The only exception to paying someone for bringing an investor to you without them being licensed and in a BD is when someone does that incidentally. For instance, your accountant, lawyer or even barber can be paid if they bring a client to you on a one-off basis. They could be playing golf with a friend and bring your fund up during a conversation, then they make the introduction to you and that person invests. There is no problem in paying your barber a one-time commission or a trailing commission of the typical 20% of management and performance fees you earn for the entire time that investor is in your fund. Just be careful, since once your barber gets a taste of getting paid for bringing investors to you, he will probably be motivated to continue referring people to your fund. Once you fall into this trap, that barber is no longer in the “incidental referral” category and is now engaging in the business (even if only part-time) and will need to be licensed.
Prime brokers promise cap intro and many have a short list of investors that they will put in front of you, but not much more. The competition among the prime brokers is tough. Reduced volumes and commission fees make every piece of business they get golden. Many prime and introducing prime or mini-prime brokers use this carrot to bring in business for the securities operations.

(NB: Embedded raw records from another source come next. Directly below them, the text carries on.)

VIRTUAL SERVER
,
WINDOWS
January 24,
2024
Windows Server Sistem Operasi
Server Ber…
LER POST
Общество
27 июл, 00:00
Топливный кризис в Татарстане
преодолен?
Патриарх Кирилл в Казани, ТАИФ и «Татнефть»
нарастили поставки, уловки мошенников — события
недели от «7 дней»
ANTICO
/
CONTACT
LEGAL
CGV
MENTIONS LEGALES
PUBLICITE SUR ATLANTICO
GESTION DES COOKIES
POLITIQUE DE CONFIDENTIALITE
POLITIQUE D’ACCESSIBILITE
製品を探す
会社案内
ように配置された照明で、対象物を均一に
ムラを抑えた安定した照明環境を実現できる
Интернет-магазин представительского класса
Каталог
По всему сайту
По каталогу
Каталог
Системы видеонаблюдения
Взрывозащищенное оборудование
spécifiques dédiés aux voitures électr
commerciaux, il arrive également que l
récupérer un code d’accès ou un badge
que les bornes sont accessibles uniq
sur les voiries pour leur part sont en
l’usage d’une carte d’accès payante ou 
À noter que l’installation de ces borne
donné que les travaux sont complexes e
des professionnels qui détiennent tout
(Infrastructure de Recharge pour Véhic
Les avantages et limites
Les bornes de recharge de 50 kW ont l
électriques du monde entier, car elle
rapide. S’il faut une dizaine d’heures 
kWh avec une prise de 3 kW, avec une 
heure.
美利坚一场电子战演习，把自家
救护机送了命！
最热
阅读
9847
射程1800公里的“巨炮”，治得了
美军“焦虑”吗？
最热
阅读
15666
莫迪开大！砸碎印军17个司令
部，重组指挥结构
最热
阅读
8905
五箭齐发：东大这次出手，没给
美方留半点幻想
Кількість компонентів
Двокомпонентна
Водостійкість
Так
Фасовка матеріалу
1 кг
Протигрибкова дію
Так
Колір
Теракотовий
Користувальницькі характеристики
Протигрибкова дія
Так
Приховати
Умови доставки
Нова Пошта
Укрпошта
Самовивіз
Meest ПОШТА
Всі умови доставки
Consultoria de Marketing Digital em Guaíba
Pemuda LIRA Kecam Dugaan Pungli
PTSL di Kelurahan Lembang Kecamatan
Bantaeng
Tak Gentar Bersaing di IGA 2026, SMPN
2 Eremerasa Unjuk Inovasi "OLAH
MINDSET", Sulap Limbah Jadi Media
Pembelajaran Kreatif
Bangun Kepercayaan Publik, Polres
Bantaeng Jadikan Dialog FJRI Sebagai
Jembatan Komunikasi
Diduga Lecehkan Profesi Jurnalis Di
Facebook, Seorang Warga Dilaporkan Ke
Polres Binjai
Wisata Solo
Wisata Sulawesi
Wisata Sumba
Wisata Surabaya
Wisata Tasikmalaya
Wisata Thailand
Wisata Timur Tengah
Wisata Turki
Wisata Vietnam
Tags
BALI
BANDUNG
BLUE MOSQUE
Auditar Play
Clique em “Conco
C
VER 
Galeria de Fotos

Don’t expect to ever get investors referred from your prime broker during the first year or two. They will want to see how the fund is doing and, more importantly, how much they are making on the trading side of the business. It’s a one hand washes the other situation.
Marketers are very selective and want larger funds. The larger the fund the more likely that they can attract bigger investors that will make bigger investments. Remember, they eat what they kill so they want to make the time spent bringing in an investor worth their while.